Just to make things clear , hunters spend more than nickels and dimes. If you can show me that your people spend more than this I'll stand corrected, the following figures are from the Canadian Tourism Commission for the Province of Ontario,


Ontario:
According to the Ontario Federation of Anglers and Hunters, hunting has become an important industry, part of Canada’s resource-based economy. In 2000, the net economic benefits associated with recreational hunting in Ontario represented over $1.5 billion in economic activity. It employed approximately 20,000 people, with many jobs away from the city.

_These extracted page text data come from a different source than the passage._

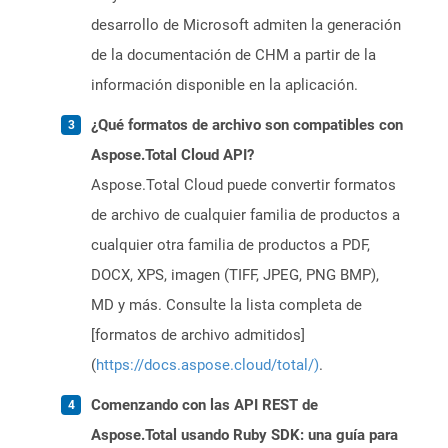
desarrollo de Microsoft admiten la generación
de la documentación de CHM a partir de la
información disponible en la aplicación.
¿Qué formatos de archivo son compatibles con
Aspose.Total Cloud API?
Aspose.Total Cloud puede convertir formatos
de archivo de cualquier familia de productos a
cualquier otra familia de productos a PDF,
DOCX, XPS, imagen (TIFF, JPEG, PNG BMP),
MD y más. Consulte la lista completa de
[formatos de archivo admitidos]
(
https://docs.aspose.cloud/total/)
.
Comenzando con las API REST de
Aspose.Total usando Ruby SDK: una guía para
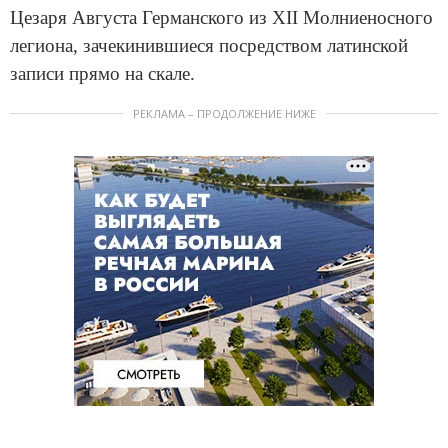
Цезаря Августа Германского из XII Молниеносного
легиона, зачекинившиеся посредством латинской
записи прямо на скале.
РЕКЛАМА – ПРОДОЛЖЕНИЕ НИЖЕ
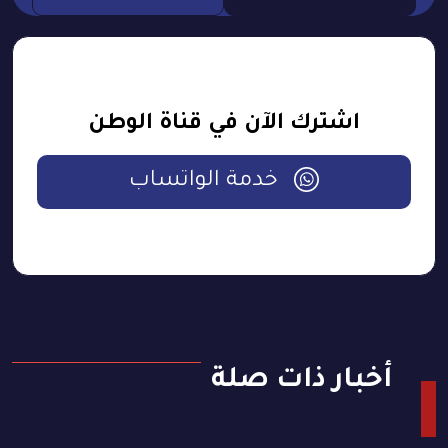
اشترك الآن في قناة الوطن
خدمة الواتساب
أخبار ذات صلة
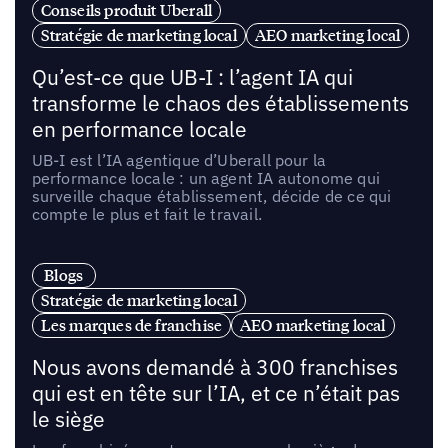
Conseils produit Uberall
Stratégie de marketing local
AEO marketing local
Qu’est-ce que UB-I : l’agent IA qui
transforme le chaos des établissements
en performance locale
UB-I est l’IA agentique d’Uberall pour la
performance locale : un agent IA autonome qui
surveille chaque établissement, décide de ce qui
compte le plus et fait le travail.
Blogs
Stratégie de marketing local
Les marques de franchise
AEO marketing local
Nous avons demandé à 300 franchises
qui est en tête sur l’IA, et ce n’était pas
le siège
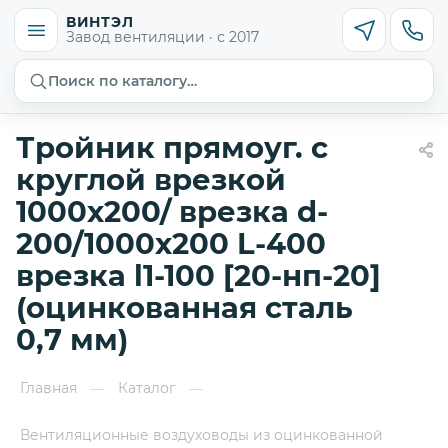
ВИНТЭЛ
Завод вентиляции · с 2017
Поиск по каталогу…
Тройник прямоуг. с
круглой врезкой
1000х200/ врезка d-
200/1000х200 L-400
врезка l1-100 [20-нп-20]
(оцинкованная сталь
0,7 мм)
Главная
Каталог
—
—
Вентиляционные воздуховоды из оцинкованной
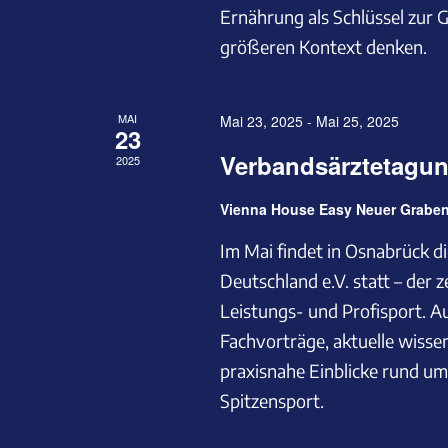
Ernährung als Schlüssel zur 
größeren Kontext denken.
MAI
Mai 23, 2025
-
Mai 25, 2025
23
Verbandsärztetagun
2025
Vienna House Easy Neuer Graben
Im Mai findet in Osnabrück d
Deutschland e.V. statt – der 
Leistungs- und Profisport. A
Fachvorträge, aktuelle wisse
praxisnahe Einblicke rund u
Spitzensport.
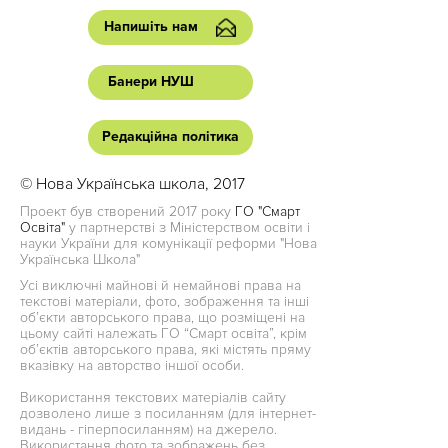
Напишіть нам
Банери НУШ
Редакційна політика
© Нова Українська школа, 2017
Проект був створений 2017 року
ГО "Смарт
Освіта"
у партнерстві з Міністерством освіти і
науки України для комунікації реформи "Нова
Українська Школа"
Усі виключні майнові й немайнові права на
текстові матеріали, фото, зображення та інші
об’єкти авторського права, що розміщені на
цьому сайті належать ГО “Смарт освіта”, крім
об’єктів авторського права, які містять пряму
вказівку на авторство іншої особи.
Використання текстових матеріалів сайту
дозволено лише з посиланням (для інтернет-
видань - гіперпосиланням) на джерело.
Використання фото та зображень без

Federal, provincial, and municipal governments collected an additional $140 million directly as a result of hunters’ expenditures.
• Canadian hunters spent about $1.2 billion a year on hunting trips, and paid $70 million for hunting licenses. • Hunting and fishing license sales represented approximately 70% of the total operating budget of the Ontario Ministry of natural Resources.
Sport Fishing and Game Hunting in Canada - An Assessment on the Potential International Tourism Opportunity
6
• Ontario’s hunting industry generated more wealth than Ontario’s television and film production industry ($1.4 billion in 2000).


Now that being aired out , I don't should artificially introduce wolves in the Adirondacks, If they were to show up naturally they should of course be protected.

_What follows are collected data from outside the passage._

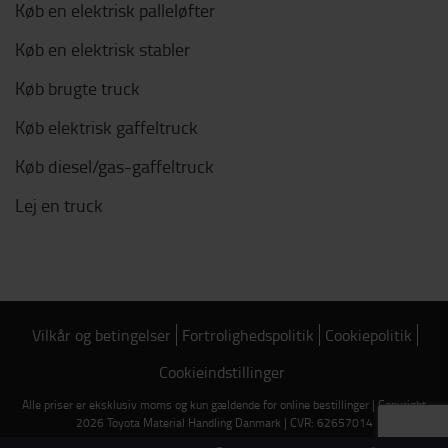
Køb en elektrisk palleløfter
Køb en elektrisk stabler
Køb brugte truck
Køb elektrisk gaffeltruck
Køb diesel/gas-gaffeltruck
Lej en truck
Vilkår og betingelser
Fortrolighedspolitik
Cookiepolitik
Cookieindstillinger
Alle priser er eksklusiv moms og kun gældende for online bestillinger | Copyright
2026 Toyota Material Handling Danmark | CVR: 62657014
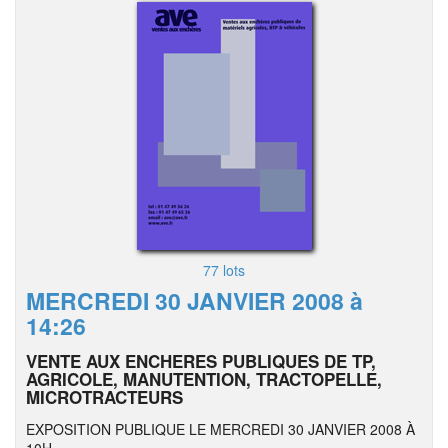
77 lots
MERCREDI 30 JANVIER 2008 à
14:26
VENTE AUX ENCHERES PUBLIQUES DE TP,
AGRICOLE, MANUTENTION, TRACTOPELLE,
MICROTRACTEURS
EXPOSITION PUBLIQUE LE MERCREDI 30 JANVIER 2008 À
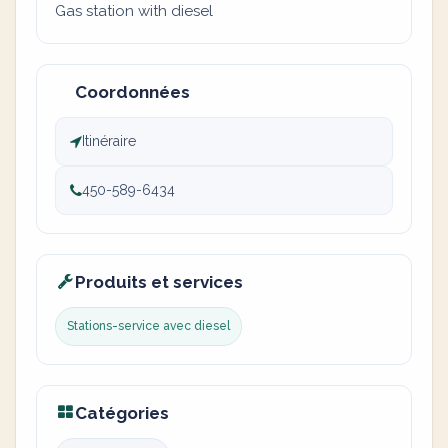
Gas station with diesel
Coordonnées
Itinéraire
450-589-6434
Produits et services
Stations-service avec diesel
Catégories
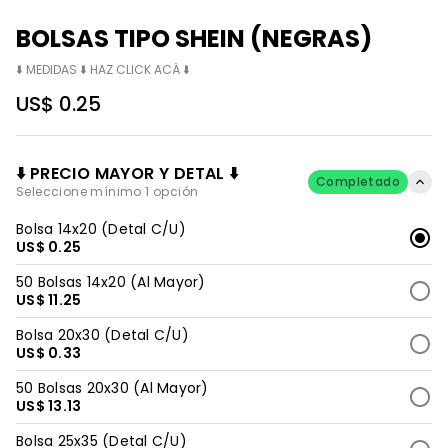
BOLSAS TIPO SHEIN (NEGRAS)
⬇️ MEDIDAS ⬇️ HAZ CLICK ACÁ ⬇️
US$ 0.25
⬇️ PRECIO MAYOR Y DETAL ⬇️
Completado
Seleccione mínimo 1 opción
Bolsa 14x20 (Detal C/U)
US$ 0.25
50 Bolsas 14x20 (Al Mayor)
US$ 11.25
Bolsa 20x30 (Detal C/U)
US$ 0.33
50 Bolsas 20x30 (Al Mayor)
US$ 13.13
Bolsa 25x35 (Detal C/U)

I pack of wolves in the High Peaks might solve some of the overcrowding issues there.

John M
I realize I was not being clear. I was speaking specifically the amount of money generated by wolf hunting, more so the region south of Lake Nippissing / French River and more specifically the area on the south side of Algonquin where there is some wolf tourism and it is this area where the wolves are most vulnerable and it where these Eastern Wolves are found.

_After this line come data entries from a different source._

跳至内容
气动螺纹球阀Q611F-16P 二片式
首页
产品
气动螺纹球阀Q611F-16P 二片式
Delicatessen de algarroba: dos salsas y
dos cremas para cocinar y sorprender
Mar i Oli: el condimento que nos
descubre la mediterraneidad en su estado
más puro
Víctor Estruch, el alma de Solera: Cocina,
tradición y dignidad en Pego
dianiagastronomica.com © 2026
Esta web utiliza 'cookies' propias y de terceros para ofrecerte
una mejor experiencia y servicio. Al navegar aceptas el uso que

The wolf hunting that occurs doesn't generate much income as it mostly local guys out on a Saturday morning.

I don't have issues with wolf hunting in Northern Ontario. The population of Grey Wolves is among the largest in the world and its the outfitters who generate the real money from hunting and it is a big part of the local economy of northern communities.

I used to think wolves could re colonize the Adirondacks on their own but don't believe that now. No doubt you would get some wanderers but you need whole intact packs.